Çikolatanın temelde altı çeşidi bulunuyor.
Bitter çikolata: Yüzde 43’ün üzerinde kakao hamuru içerir. İdeal kakao oranı yüzde 50 ile 70 arasındadır.
Sütlü çikolata: En az yüzde 25 kakao hamuru ve yüzde 14 süt tozu içerir. İçeriğindeki süt, bu tür çikolataları ısıya çok duyarlı hale getirir, kolayca yanar ve pütürlü hale gelir.
Beyaz çikolata: İçinde kakao olmadığı düşünülse de beyaz çikolata kakao yağı, süt tozu ve şekerden oluşur.

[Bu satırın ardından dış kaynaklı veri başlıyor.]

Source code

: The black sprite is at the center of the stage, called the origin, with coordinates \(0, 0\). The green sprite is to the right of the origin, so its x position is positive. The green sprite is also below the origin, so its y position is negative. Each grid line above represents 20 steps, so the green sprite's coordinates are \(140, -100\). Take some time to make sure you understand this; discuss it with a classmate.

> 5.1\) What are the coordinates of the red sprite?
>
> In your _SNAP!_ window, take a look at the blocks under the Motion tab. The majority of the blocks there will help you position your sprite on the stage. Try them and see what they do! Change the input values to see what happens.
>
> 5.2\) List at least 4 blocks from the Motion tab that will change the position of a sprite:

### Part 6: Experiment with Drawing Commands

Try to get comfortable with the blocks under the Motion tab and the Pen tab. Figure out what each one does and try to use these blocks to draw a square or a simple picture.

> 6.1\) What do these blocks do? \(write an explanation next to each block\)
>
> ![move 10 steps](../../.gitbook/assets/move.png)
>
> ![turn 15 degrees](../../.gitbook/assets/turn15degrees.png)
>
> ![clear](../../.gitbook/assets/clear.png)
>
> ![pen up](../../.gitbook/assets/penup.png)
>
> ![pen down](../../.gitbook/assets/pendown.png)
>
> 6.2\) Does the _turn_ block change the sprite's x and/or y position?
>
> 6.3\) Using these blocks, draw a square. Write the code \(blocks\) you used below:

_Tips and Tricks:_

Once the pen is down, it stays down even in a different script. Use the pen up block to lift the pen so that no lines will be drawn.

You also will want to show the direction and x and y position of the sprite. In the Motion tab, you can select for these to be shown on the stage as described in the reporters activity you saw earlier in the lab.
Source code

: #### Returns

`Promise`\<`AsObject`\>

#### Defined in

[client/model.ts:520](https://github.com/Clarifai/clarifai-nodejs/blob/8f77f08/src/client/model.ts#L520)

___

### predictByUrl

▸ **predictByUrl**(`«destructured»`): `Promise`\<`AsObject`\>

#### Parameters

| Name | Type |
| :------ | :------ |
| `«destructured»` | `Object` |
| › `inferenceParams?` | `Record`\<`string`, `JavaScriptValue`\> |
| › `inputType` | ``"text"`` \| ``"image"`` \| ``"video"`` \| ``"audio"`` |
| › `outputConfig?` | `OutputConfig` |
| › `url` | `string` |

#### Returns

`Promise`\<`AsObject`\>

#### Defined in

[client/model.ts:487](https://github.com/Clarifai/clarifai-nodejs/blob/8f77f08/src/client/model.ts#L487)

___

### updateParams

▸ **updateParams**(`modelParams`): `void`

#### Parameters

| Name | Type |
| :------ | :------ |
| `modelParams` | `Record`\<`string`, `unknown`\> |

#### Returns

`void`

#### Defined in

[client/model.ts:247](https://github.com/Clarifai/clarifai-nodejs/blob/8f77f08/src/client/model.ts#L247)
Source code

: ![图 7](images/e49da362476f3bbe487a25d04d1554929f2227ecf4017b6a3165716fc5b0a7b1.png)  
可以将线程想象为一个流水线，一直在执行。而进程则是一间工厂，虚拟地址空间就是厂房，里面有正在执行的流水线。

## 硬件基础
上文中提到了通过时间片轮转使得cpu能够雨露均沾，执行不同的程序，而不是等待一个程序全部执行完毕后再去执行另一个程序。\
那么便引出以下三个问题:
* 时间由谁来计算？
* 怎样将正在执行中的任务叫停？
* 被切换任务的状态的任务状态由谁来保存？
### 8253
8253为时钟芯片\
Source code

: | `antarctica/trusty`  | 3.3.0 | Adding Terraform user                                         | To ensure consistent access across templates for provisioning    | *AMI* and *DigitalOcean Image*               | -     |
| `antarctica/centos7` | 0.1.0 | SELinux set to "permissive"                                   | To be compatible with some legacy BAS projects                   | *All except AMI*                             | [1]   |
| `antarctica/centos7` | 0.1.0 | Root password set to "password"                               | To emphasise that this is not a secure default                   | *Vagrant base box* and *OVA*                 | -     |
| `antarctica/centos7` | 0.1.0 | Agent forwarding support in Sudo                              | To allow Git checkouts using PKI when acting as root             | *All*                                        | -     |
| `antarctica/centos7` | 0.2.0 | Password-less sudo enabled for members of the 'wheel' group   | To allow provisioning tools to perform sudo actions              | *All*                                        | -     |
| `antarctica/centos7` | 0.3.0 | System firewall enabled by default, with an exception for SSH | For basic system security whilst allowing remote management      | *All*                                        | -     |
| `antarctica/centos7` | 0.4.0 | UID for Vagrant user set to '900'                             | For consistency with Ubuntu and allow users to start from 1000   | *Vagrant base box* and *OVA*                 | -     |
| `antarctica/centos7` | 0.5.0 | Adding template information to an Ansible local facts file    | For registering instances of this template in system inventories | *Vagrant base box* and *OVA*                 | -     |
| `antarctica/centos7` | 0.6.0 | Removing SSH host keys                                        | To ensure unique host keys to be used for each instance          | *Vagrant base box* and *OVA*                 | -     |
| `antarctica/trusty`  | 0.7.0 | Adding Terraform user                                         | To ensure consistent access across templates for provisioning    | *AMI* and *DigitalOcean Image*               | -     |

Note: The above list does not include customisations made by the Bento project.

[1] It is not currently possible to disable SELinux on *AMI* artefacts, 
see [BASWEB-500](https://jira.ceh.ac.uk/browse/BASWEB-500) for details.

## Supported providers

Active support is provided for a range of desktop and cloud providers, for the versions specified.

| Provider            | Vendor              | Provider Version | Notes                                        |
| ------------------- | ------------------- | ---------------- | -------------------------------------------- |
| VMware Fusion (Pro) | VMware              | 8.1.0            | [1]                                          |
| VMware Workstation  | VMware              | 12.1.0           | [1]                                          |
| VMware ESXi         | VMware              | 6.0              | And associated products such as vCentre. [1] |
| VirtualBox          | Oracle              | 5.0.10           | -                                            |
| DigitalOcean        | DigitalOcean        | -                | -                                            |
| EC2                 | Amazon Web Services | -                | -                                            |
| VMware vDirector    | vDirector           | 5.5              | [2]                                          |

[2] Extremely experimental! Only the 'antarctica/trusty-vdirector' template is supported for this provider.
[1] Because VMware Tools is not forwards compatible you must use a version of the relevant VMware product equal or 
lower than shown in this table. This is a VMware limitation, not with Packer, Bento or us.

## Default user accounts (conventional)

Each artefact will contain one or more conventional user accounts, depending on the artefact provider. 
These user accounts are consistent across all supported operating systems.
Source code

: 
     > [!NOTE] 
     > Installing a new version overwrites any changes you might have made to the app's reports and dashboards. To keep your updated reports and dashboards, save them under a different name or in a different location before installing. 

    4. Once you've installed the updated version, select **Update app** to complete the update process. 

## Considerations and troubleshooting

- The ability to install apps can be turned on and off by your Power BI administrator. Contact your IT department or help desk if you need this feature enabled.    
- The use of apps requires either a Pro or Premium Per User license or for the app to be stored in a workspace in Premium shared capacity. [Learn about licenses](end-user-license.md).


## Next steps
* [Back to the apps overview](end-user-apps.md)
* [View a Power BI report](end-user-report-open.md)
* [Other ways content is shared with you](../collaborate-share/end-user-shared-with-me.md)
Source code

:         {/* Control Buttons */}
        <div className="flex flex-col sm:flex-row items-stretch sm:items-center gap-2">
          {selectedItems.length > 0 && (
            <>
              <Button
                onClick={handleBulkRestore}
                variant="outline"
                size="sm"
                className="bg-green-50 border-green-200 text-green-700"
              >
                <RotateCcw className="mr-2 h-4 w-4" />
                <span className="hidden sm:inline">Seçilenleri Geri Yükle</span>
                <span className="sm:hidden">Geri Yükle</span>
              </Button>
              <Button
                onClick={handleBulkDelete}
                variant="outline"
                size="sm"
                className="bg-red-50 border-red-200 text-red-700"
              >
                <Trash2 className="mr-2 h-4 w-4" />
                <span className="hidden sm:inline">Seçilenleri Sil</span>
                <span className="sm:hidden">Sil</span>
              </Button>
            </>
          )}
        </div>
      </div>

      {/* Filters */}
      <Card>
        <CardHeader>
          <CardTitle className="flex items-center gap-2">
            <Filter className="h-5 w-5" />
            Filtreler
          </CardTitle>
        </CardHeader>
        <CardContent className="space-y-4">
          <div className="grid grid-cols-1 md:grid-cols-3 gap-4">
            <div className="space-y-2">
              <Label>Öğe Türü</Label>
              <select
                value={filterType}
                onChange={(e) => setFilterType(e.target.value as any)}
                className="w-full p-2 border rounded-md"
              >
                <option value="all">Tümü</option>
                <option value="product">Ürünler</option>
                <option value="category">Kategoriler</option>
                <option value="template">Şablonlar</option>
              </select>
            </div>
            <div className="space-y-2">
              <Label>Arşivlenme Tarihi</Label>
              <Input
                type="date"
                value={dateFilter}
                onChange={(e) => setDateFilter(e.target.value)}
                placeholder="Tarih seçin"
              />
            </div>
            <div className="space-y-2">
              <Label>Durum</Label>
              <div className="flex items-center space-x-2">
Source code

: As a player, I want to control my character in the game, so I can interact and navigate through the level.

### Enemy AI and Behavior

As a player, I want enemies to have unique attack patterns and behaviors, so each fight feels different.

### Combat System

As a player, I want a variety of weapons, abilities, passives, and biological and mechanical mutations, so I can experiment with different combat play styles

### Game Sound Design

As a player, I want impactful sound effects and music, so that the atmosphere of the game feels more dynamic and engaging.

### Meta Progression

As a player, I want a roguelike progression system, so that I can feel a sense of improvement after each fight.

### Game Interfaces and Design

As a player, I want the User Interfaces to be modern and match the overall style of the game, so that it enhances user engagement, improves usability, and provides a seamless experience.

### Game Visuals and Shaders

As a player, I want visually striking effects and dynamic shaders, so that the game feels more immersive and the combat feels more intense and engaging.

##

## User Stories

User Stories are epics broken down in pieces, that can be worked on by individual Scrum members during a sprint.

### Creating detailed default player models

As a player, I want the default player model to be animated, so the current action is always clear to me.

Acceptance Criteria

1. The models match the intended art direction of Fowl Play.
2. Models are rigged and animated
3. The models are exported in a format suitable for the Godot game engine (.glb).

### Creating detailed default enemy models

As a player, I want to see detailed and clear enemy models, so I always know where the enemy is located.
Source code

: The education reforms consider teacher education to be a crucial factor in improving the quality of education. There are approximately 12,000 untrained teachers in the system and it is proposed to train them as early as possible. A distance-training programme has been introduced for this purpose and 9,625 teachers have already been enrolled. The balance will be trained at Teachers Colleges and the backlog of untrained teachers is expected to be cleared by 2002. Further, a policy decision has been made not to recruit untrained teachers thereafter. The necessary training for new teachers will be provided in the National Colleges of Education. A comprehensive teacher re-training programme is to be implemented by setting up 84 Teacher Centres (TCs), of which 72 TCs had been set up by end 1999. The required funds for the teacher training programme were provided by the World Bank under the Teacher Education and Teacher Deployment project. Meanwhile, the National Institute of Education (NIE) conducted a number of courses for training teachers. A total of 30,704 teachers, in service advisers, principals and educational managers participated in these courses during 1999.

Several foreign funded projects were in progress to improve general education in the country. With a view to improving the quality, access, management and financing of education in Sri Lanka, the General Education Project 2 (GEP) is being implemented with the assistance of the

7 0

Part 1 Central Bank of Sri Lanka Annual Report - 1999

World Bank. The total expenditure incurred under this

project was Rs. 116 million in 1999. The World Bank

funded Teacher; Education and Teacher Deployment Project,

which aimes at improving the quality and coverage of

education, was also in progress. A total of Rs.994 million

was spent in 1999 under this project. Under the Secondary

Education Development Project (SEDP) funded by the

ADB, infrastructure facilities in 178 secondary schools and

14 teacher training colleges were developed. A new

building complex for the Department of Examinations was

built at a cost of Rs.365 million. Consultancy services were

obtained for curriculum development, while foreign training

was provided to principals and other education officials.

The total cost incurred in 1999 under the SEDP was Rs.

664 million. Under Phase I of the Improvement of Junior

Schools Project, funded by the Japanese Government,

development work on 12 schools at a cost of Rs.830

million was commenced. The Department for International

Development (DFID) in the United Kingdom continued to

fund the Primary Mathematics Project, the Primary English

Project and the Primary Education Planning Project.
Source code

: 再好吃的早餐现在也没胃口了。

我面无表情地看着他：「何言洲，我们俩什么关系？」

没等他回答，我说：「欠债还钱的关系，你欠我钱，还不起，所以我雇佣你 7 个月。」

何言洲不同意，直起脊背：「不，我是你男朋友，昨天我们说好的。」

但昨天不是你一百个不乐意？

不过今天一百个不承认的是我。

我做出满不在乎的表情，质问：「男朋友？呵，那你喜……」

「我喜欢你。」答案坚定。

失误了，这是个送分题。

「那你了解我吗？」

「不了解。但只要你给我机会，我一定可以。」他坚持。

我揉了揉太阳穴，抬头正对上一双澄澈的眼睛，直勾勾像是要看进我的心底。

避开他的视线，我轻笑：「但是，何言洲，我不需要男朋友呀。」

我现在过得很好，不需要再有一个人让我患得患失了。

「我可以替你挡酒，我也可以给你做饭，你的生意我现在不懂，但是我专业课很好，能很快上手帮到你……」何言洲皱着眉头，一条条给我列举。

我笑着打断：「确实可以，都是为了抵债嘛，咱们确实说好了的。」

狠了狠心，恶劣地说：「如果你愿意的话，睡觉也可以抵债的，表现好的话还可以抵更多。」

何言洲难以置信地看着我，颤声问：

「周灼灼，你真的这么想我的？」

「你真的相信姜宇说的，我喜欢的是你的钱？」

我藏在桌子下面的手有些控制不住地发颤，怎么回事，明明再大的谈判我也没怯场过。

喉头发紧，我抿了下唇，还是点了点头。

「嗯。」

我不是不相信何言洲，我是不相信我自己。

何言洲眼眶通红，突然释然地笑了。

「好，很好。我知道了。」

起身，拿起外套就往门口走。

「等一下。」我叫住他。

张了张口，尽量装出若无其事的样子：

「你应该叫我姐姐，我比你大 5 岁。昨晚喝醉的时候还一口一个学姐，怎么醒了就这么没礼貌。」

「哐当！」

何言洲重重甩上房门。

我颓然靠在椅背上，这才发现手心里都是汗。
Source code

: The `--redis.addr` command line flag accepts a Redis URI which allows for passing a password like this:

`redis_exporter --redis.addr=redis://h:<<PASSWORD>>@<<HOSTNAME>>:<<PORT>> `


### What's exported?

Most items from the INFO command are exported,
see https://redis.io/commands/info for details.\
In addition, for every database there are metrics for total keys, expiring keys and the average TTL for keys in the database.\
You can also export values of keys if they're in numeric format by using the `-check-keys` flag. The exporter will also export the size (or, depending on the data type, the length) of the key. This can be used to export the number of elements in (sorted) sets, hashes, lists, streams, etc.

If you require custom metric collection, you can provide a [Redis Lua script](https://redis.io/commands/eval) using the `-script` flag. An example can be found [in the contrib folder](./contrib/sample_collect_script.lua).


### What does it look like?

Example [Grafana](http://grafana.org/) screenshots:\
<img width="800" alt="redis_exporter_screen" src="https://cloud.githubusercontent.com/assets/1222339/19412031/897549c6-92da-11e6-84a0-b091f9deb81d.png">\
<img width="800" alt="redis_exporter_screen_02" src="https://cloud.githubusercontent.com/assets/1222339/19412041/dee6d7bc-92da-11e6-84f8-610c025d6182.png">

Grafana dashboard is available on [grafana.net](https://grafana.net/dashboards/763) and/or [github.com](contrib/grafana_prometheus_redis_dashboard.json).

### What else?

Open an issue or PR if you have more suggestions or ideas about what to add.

Kaplama/kuvertür: Kaplamada kullanılan çikolata türüdür. Pastacılıkta, daha çok parça çikolata ve pralin üretiminde kullanılır.
Dolgulu çikolata: Dışı sütlü, bitter ya da beyaz çikolatadan, içi akışkan dolgudan oluşur.
Pralin: Ürün ağırlığının en az yüzde 25’i bitter, sütlü, bol sütlü, beyaz çikolataların kombinasyonundan, karışımından veya herhangi birinden ya da dolgulu çikolatadan oluşan lokma büyüklüğündeki çikolatadır.